Mauvaise application

Mauvaise application
Erreur : considérer « écosystème » comme un programme de marque ou un système unifié. Pourquoi plausible : des institutions qualifient souvent leurs initiatives d’écosystémiques. Erreur sémantique : néglige que l’écosystème désigne des relations et des flux ; le traiter comme un programme statique masque la fragmentation et l’accès inégal entre nœuds.

Conséquence

Conséquence
Les approches écosystémiques peuvent élargir l’accès, permettre des parcours intersectoriels et soutenir des réponses adaptatives aux évolutions du travail et du savoir. Elles peuvent aussi amplifier les inégalités lorsque la connectivité, les ressources ou la reconnaissance diffèrent entre participants.

Inversion

Inversion
Dans des contextes de capacité inter‑organisationnelle minimale ou de rareté grave des ressources, le cadrage écosystémique apporte peu d’avantage opérationnel ; des modèles centralisés ou des investissements ciblés peuvent être plus practicables.

Limite

Limite
Clairement inclus : plusieurs prestataires et plateformes interagissant et créant des parcours d’apprentissage connectés et alternatifs.
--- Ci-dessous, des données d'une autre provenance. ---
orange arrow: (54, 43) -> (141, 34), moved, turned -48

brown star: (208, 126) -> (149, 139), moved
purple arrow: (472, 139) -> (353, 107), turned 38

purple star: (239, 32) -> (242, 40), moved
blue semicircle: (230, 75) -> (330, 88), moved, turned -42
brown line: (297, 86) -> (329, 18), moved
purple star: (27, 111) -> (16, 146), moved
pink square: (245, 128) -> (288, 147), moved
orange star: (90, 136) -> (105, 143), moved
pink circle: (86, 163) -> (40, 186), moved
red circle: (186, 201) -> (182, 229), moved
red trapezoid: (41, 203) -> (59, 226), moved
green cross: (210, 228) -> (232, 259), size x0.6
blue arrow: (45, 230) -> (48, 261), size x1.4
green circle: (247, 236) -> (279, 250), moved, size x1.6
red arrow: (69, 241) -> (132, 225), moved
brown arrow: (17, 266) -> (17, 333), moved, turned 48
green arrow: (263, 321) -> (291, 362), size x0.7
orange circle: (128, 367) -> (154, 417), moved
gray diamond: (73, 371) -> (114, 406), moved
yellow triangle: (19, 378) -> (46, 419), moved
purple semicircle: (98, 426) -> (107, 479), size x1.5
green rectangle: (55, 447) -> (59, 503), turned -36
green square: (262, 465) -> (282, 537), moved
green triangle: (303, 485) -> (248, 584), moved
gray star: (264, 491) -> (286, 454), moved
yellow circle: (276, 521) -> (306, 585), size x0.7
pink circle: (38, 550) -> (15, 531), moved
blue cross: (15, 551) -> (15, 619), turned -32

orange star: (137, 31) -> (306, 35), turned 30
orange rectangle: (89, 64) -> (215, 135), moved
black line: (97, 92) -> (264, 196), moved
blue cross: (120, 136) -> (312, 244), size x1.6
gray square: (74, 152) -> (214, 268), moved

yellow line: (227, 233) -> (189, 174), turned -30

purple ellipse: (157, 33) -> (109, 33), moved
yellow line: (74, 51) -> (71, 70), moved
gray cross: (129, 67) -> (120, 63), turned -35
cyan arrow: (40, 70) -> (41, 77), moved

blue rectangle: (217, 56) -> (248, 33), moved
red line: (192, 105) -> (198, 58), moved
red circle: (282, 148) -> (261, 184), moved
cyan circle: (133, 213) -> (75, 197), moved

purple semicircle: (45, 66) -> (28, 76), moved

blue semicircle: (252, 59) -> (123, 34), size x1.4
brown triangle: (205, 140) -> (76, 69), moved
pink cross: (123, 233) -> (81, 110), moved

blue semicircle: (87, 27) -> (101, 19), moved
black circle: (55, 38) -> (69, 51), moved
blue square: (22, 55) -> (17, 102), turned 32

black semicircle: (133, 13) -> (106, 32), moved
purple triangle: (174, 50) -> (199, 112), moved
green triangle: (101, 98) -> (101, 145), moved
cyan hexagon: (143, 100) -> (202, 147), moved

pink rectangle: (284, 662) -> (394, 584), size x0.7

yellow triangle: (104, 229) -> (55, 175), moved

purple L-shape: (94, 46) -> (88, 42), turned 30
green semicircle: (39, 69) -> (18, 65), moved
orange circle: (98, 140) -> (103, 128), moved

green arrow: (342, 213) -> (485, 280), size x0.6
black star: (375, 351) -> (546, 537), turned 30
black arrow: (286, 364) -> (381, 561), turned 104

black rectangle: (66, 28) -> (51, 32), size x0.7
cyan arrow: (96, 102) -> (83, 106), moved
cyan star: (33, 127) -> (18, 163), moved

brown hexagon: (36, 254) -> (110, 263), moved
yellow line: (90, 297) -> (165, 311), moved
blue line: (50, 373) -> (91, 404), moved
Cas limite : une institution unique avec partenariats formels mais flux réciproques limités (écosystème partiel). Clair hors-cadre : un cours isolé ou un programme de certification sans soutiens en réseau.

Tension sémantique

Tension sémantique
Standardisation ↔ Personnalisation — les écosystèmes doivent arbitrer entre des standards interopérables qui facilitent la transférabilité (certificats, formats de données) et des expériences d’apprentissage personnalisées et adaptées localement ; la résolution de ce compromis affecte la mobilité et la reconnaissance entre nœuds.

Synthèse

Synthèse
Penser l’apprentissage comme un écosystème déplace l’attention des programmes isolés vers les modèles de connexion, de reconnaissance et de flux de ressources qui rendent possibles ou limitent les opportunités d’apprentissage à travers les contextes et le temps.